Rodelinda, English National Opera, ENO, London Coliseum, October 2017

The libretto for Handel’s Rodelinda, regina de’ Longobardi (queen of the longbeards, or Lombards) was written by the remarkable Nicola Francesca Haym, musician, theatre manager, performer, and even numismatist who wrote the first work on the ancient coins in the British Museum. Its huge clarity, particularly in Amanda Holden’s excellent translation, brings to life a story of jealousy, naked ambition and agonising distress in seventh century Milan.

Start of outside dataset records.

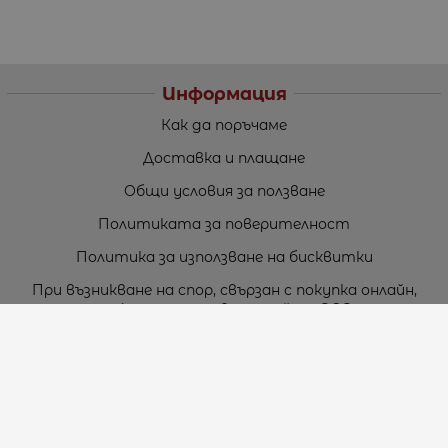
Информация
Как да поръчаме
Доставка и плащане
Общи условия за ползване
Политиката за поверителност
Политика за използване на бисквитки
При възникване на спор, свързан с покупка онлайн,
можете да ползвате сайта ОРС
Вашите права
Отказ от сделка
За нас
Карта на сайта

Rodelinda, Bertarido, Grimoaldo, all images ENO/ Jane Hobson

The genius of Handel, who achieved “the greatest effects through the simplest means” — according to Beethoven — does the rest. An early aria, Bertarido’s lament Dove sei, remained in the repertoire even as Handel’s operas lay largely neglected, its major key reflecting the noble grief of a king whose throne has been usurped in battle by Grimoaldo. Betrothed to Bertarido’s sister Eduige, he desires the legitimacy of marrying the widowed queen Rodelinda, but unbeknownst to her, Bertarido has sent word to his friend Unulfo that he remains alive. Yet Grimoaldo is torn and indecisive, faced with Rodelinda’s strength of purpose when in a high stakes gamble she proposes he kill her son and heir to the throne. No such qualms affect the nastier villain of this story, Garibaldo, killed in the penultimate scene before Rodelinda sings her final, happy aria, followed by a duet with her husband and general rejoicing for a clearer, brighter dawn born of virtue.

Eduige and Rodelinda

Richard Jones’s production converts this story, fleshed out by wonderful arias, to the modern world of minor ruling despots, where an Act III coup de théâtre sees the gigantic statue of king Bertarido destroyed in a huge explosion. Premiered in early 2014, this is its first London revival following a hugely successful outing to the Bolshoi Opera in Russia, where it won an award for Best Opera Production. The excellent staging in rather grim adjoining rooms with cctv, finds its Act II turning point in a modern bar with neon lights, where Bertarido is recognised by his sister Eduige and explains the reasons for faking his death.

Grimoaldo and Bertarido

This revival featured four of the seven original cast with Rebecca Evans once again a well-nuanced Rodelinda, whose second lament Ombre, piante in Act I was delivered with exquisite beauty. In the wittily mimed role of her son Flavio, Matt Casey performed with excellent musicality, Christopher Lowrey made a sympathetic Unulfo, and Susan Bickley a very strong Eduige with superb diction. Opera in English demands great diction and among the new cast members none did it better than the robust Garibaldo of Neal Davies. The unusual (for Handel) tenor role of Grimoaldo was taken by Juan Sancho, who matched persistence and distress with fine lyricism, and Tim Mead produced nobility and fiery emotion as Rodelinda’s rightful husband Bertarido.

A terrific performance under the baton of Christian Curnyn, deservedly cheered by the audience.